Если бы Ваал не был Ваалом — он вполне мог бы наречь себя Шивой. Танец был для него почти такой же стихией, как и поэзия. Когда в кабаке, в котором он останавливался, начинала звучать музыка, он моментально вскакивал с места и пускался в пляс, и движения эти невозможно было причислить ни к одной известной человечеству разновидности танцевального искусства. Он высоко вскидывал ноги, размахивал руками, как ветряная мельница крыльями, вертелся волчком, качал головой, словно пьяный (впрочем, зачастую именно пьяным он и был), носился вдоль столов, оглушительно стуча каблуками и бесцеремонно расталкивая всех, кто ему мешал… Кто знает — быть может, именно такими были ритуальные танцы в честь одноимённого бога?.. Иногда Ваал вытаскивал из толпы какую-нибудь приглянувшуюся ему девушку и вовлекал её в свою безумную пляску. Обычно та попросту повисала на нём, еле перебирая ногами, будучи не в силах угнаться за его бешеным темпом. Как только партнёрша начинала казаться Ваалу обузой — он без лишних сантиментов отпускал её из своей хватки, не заботясь о том, удержит ли та равновесие.

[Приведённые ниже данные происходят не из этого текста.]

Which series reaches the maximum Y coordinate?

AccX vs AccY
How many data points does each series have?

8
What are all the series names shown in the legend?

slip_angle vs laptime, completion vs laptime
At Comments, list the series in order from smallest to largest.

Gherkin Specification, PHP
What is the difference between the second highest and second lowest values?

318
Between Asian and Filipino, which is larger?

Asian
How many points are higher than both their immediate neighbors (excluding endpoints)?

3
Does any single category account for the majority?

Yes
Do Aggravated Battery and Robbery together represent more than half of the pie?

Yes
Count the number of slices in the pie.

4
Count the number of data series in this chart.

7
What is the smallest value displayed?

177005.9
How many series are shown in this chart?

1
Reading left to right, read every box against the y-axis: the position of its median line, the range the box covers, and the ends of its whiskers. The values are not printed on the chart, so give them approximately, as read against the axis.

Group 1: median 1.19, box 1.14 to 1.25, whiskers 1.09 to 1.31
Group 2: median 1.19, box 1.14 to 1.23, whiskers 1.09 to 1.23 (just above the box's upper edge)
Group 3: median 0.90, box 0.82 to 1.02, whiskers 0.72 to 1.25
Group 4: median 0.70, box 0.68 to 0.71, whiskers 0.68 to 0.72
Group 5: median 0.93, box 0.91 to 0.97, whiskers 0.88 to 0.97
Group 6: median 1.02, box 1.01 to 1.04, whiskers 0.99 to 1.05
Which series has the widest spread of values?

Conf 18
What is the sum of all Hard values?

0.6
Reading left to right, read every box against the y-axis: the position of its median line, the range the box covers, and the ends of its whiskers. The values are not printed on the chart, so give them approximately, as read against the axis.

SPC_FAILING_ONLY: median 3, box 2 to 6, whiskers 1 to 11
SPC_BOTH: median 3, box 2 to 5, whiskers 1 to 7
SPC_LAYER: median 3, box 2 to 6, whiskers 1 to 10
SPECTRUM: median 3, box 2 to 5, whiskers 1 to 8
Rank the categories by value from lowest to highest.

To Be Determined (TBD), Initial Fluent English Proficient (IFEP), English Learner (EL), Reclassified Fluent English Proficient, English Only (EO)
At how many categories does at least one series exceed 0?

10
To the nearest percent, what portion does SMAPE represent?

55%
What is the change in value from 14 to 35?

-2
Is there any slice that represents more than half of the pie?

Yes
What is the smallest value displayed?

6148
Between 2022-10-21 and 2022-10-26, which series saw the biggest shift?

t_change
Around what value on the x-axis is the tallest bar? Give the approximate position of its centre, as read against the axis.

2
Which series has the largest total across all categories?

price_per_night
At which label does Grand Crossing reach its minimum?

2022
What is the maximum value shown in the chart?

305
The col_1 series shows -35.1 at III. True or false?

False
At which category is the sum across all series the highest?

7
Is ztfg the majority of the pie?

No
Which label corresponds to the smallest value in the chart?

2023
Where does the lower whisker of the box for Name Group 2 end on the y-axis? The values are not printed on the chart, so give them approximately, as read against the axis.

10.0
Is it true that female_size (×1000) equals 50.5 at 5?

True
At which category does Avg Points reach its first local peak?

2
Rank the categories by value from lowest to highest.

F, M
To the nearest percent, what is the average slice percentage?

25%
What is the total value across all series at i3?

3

Когда-то Ваал слышал чьё-то суждение, что, зачиная детей, человек становится равным богу. Однако сам он этого мнения не разделял: соитие было для него высшей точкой блаженства, но мысль о том, что его семя даст плоды, нисколько его не прельщала. А вот возможность закончить чей-нибудь земной век представлялась крайне соблазнительной…
Богом Ваал себя чувствовал всегда. Богом почитаемым или богом поверженным — значения для него не имело. Каким бы венком его ни увенчивали — лавровым или терновым, главное — звёзды неизменно сияли ярче любых бриллиантов и золотых марок.
И звёзды же стали последним, что Ваал видел в своей жизни. Изнурённый болезнью, он с немалым трудом дополз до двери, чтобы отворить её и напоследок вглядеться в небо. Свою вотчину, своё главное вдохновение и единственную любовь. Кто-то сказал про него — «откинулся», кто-то — «протянул ноги», кто-то — «отдал богу душу»… но Ваал верил только в одного бога — себя. Да и была ли у него душа?..
Примечания:
Присутствуют отсылочки к эпичнейшей «Baal's hymn», а также к «Ballad of the adventurers», истоки которой читаются в стихотворении из оригинальной пьесы.
На образ пляшущего Ваала иррационально натолкнула песня Letzte Instanz «O Fortuna».
Чуть более близкая ассоциация — офигительная «Francois Villon» от Tanzwut, поскольку одним из прототипов брехтовского Ваала был именно Вийон. И неожиданное открытие: идея моего собственного твАрения началась со слов «Ваал любил лишь небо», — и, как оказалось, поэма Брехта о Франсуа Вийоне начинается со строк:
Был Франсуа ребенком бедняков,
Ветра ему качали колыбель.
Любил он с детства без обиняков
Лишь небосвод, что сверху голубел.
Стихов этого поэта о любви к небу я не нашла, но эту любовь Брехт, как выясняется, передал своему Ваалу.